#### WHAT THIS TASK INVOLVES
Write out the data exactly, please, and omit the pictures.

[Change detection outputs]
-- -- --

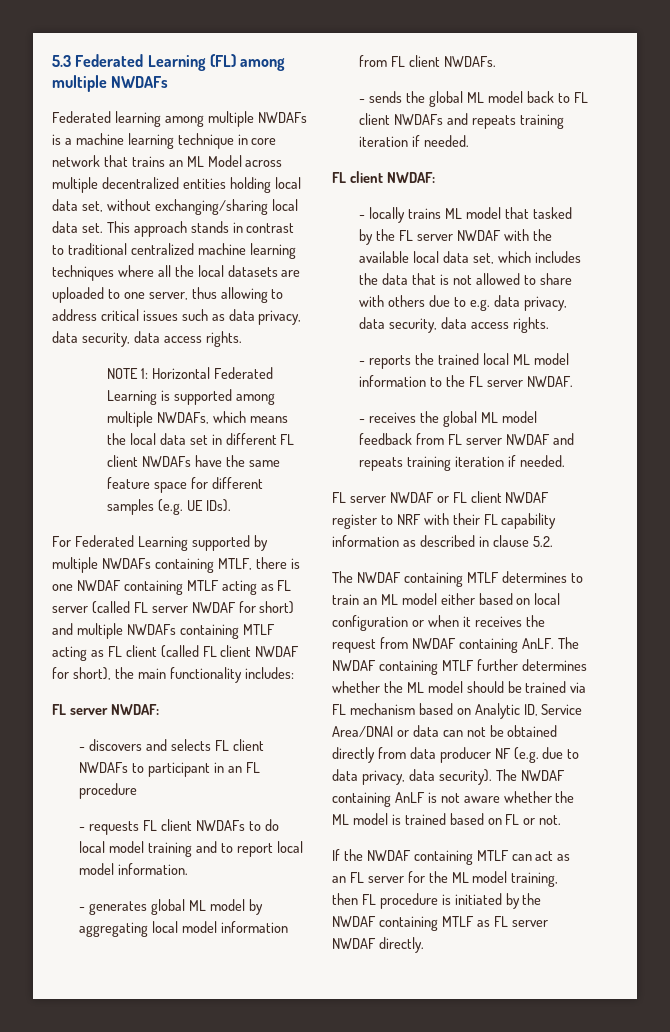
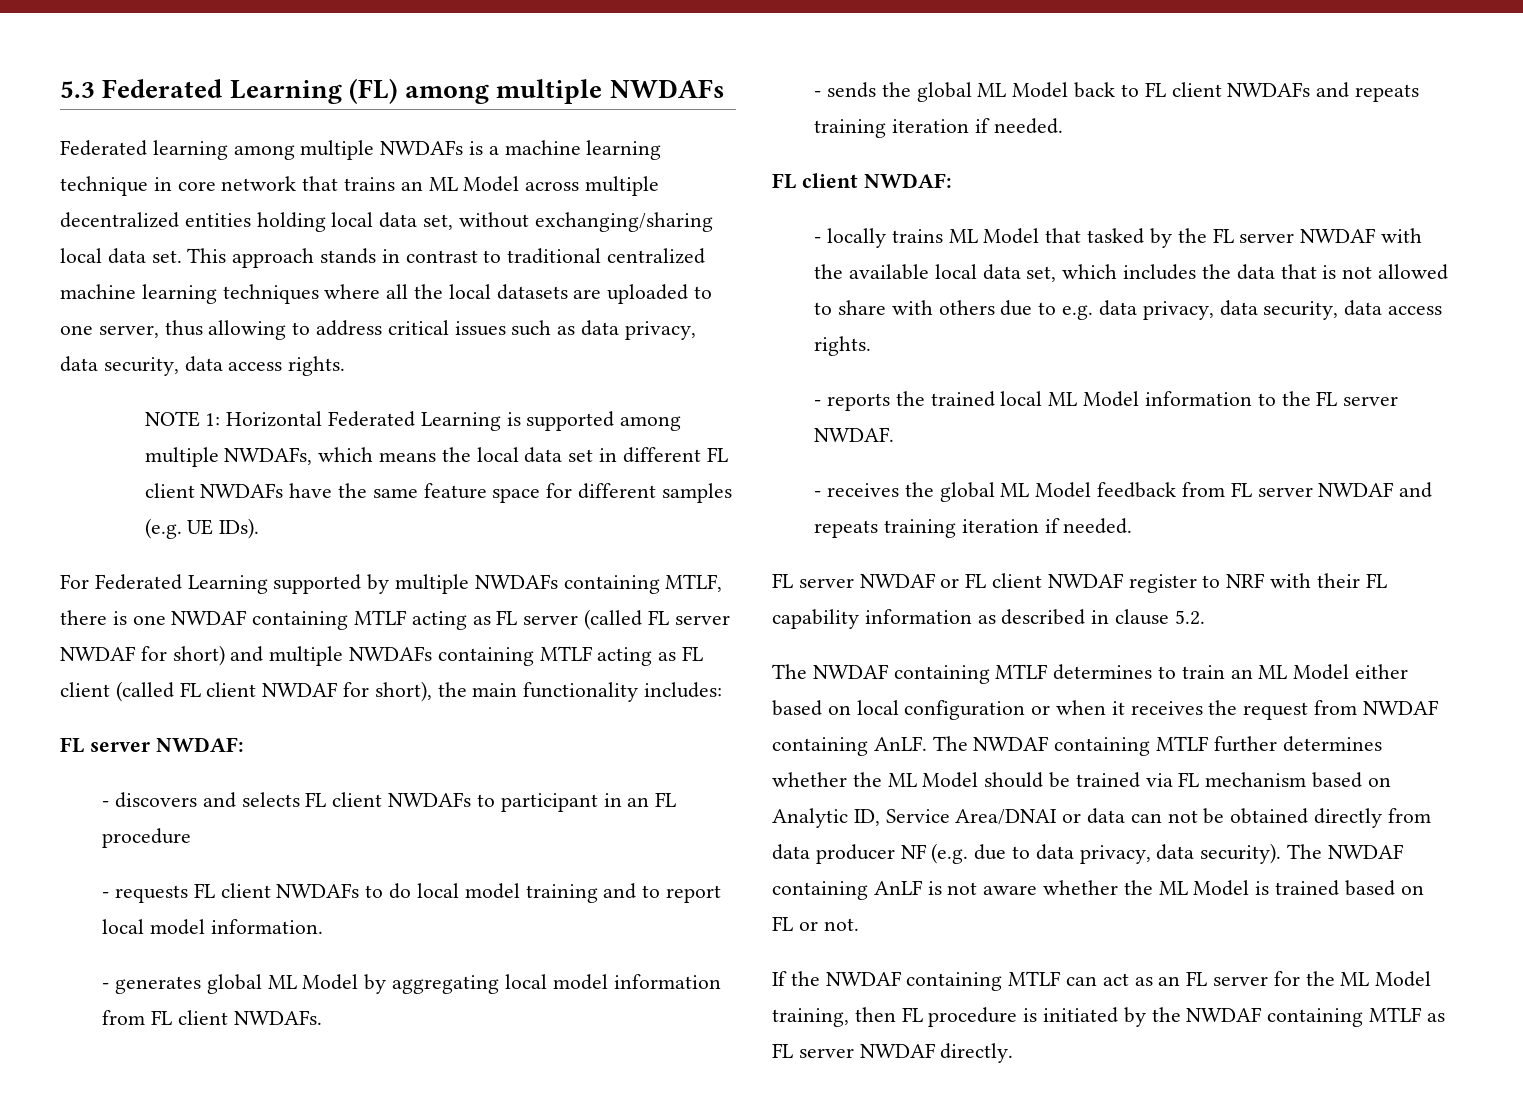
[210,899,246,911] model -> [302,974,359,990] Model
[488,91,524,103] model -> [1012,82,1069,98] Model
[466,207,502,219] model -> [983,228,1040,244] Model
[533,353,569,365] model -> [1083,391,1140,407] Model
[502,411,538,423] model -> [1035,482,1092,498] Model
[401,593,437,605] model -> [1293,664,1350,680] Model
[427,681,463,693] model -> [922,772,979,788] Model
[352,813,388,825] model -> [1193,880,1250,896] Model
[472,871,508,883] model -> [1375,971,1432,987] Model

-- -- --

#### TASK RESULT
[210,899,246,911] model -> [302,974,359,990] Model
[488,91,524,103] model -> [1012,82,1069,98] Model
[466,207,502,219] model -> [983,228,1040,244] Model
[533,353,569,365] model -> [1083,391,1140,407] Model
[502,411,538,423] model -> [1035,482,1092,498] Model
[401,593,437,605] model -> [1293,664,1350,680] Model
[427,681,463,693] model -> [922,772,979,788] Model
[352,813,388,825] model -> [1193,880,1250,896] Model
[472,871,508,883] model -> [1375,971,1432,987] Model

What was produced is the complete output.